→ **BRIEF 1**
From the GDAL testing excerpt, quote the passage starting with "New tests have" and going on through "and LLVM dialects.".
→ **BRIEF 2**
According to the GDAL testing excerpt, why was the Ubuntu 25.10 arm64 configuration added to continuous integration? Answer in one to three sentences.

→ **DOCUMENT EXCERPT**
□ □ □ □ □ □ □

The https://gdal.org/en/stable/development/building_from_source.html#cmake-general-configure-options paragraph will be extended to document the CMake variables needed to configure with LLVM/CLang support: LLVM_ROOT, LLVM_FIND_VERSION, LLVM_CONFIG_EXECUTABLE, LLVM_CLANG_LIBS

Testing

New tests have been added to test all the operators and functions. A number of tests in autotest/gdrivers/vrtderived.py and autotest/utilities/test_gdal_raster_calc.py are run both with MuParser and LLVM dialects.

The following continuous integration configurations are enhanced to add libLLVM/libclang-cpp support to GDAL:

  • Fedora Rawhide, x86_64 architecture

  • Alpine Linux, x86_64 architecture

  • Ubuntu 24.04, x86_64 architecture

  • MacOSX, arm64 architecture, using Conda-Forge dependencies

  • Windows, x86_64 architecture, using Conda-Forge dependencies

  • (added) Ubuntu 25.10, arm64 architecture (to have glibc >= 3.40, which is the minimum version to be able to use libmvec on Linux ARM64)

□ □ □ □ □ □ □

→ **AVAILABLE DATA**
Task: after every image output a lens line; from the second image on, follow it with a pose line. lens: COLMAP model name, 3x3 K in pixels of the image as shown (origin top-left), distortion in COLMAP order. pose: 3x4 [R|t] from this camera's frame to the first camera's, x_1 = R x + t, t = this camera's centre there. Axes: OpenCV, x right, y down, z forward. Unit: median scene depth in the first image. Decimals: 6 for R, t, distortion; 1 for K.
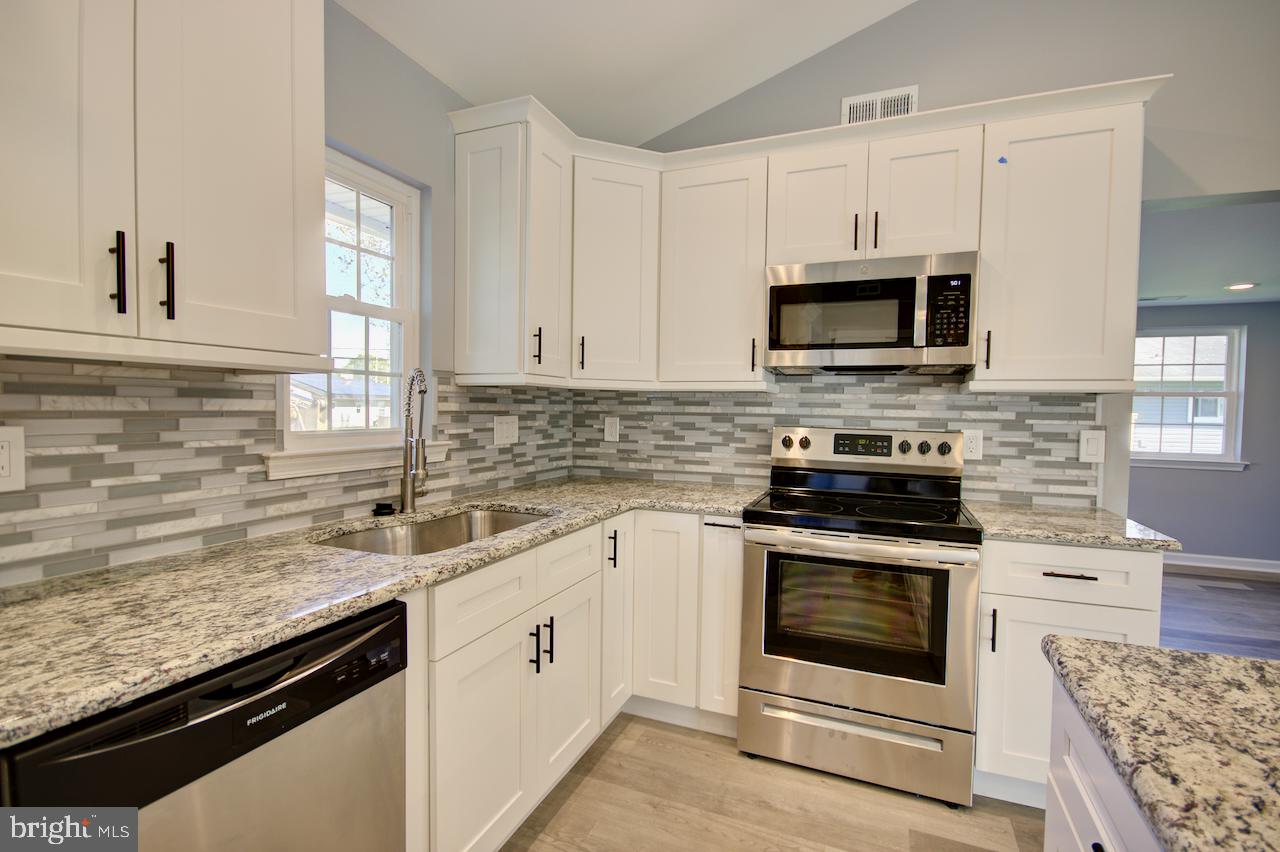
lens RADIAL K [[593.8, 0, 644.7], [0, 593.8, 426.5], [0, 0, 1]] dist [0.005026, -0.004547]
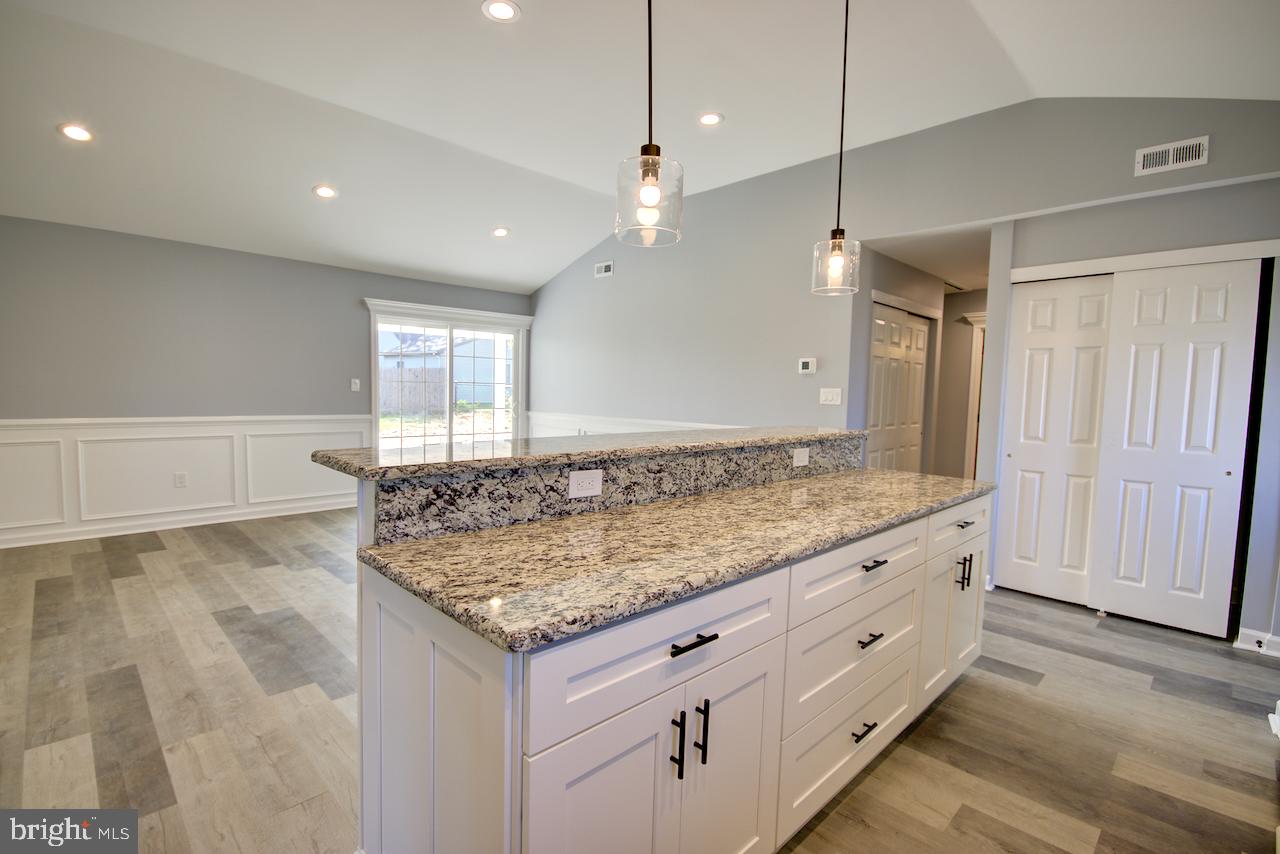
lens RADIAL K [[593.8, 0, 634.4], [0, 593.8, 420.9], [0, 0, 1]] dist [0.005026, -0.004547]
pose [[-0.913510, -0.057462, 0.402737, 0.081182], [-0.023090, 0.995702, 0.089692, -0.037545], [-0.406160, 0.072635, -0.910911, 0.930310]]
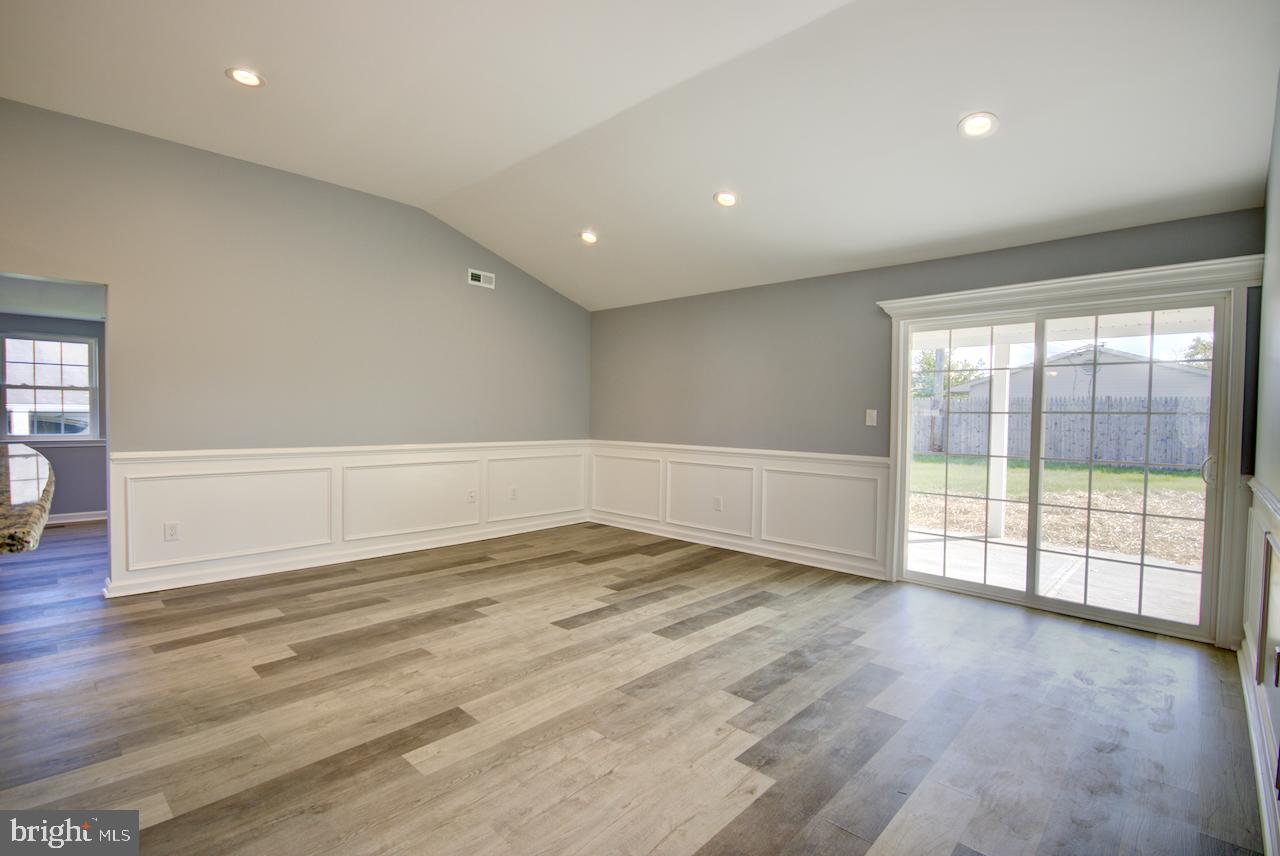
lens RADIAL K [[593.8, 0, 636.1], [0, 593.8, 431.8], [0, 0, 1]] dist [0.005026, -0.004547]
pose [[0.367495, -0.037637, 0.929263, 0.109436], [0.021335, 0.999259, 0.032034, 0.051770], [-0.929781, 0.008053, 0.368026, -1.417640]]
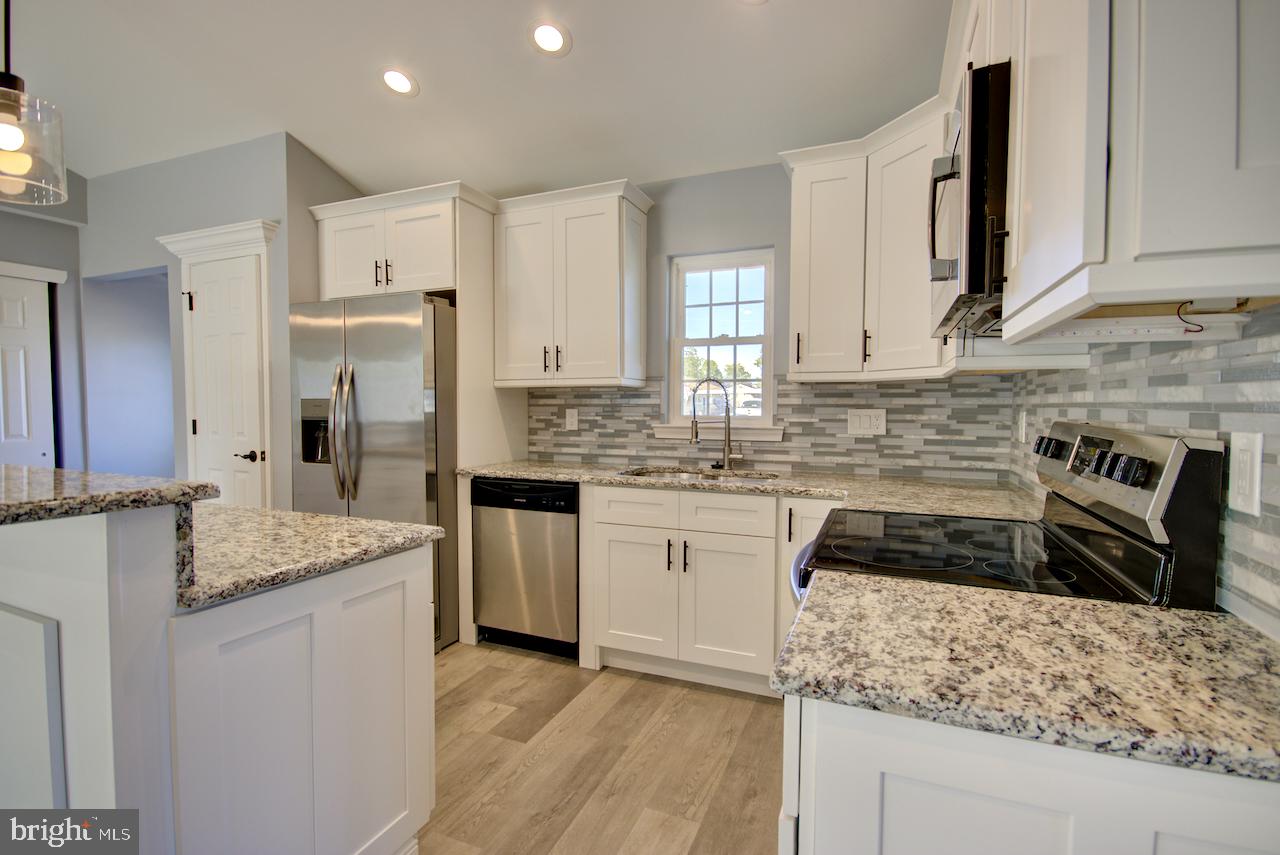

□ □ □ □ □ □ □

→ **SOLUTION 1**
New tests have been added to test all the operators and functions. A number of tests in autotest/gdrivers/vrtderived.py and autotest/utilities/test_gdal_raster_calc.py are run both with MuParser and LLVM dialects.

→ **SOLUTION 2**
It was added to provide a glibc version recent enough to use libmvec on Linux ARM64. The text states that this glibc version is the minimum required for libmvec on that platform.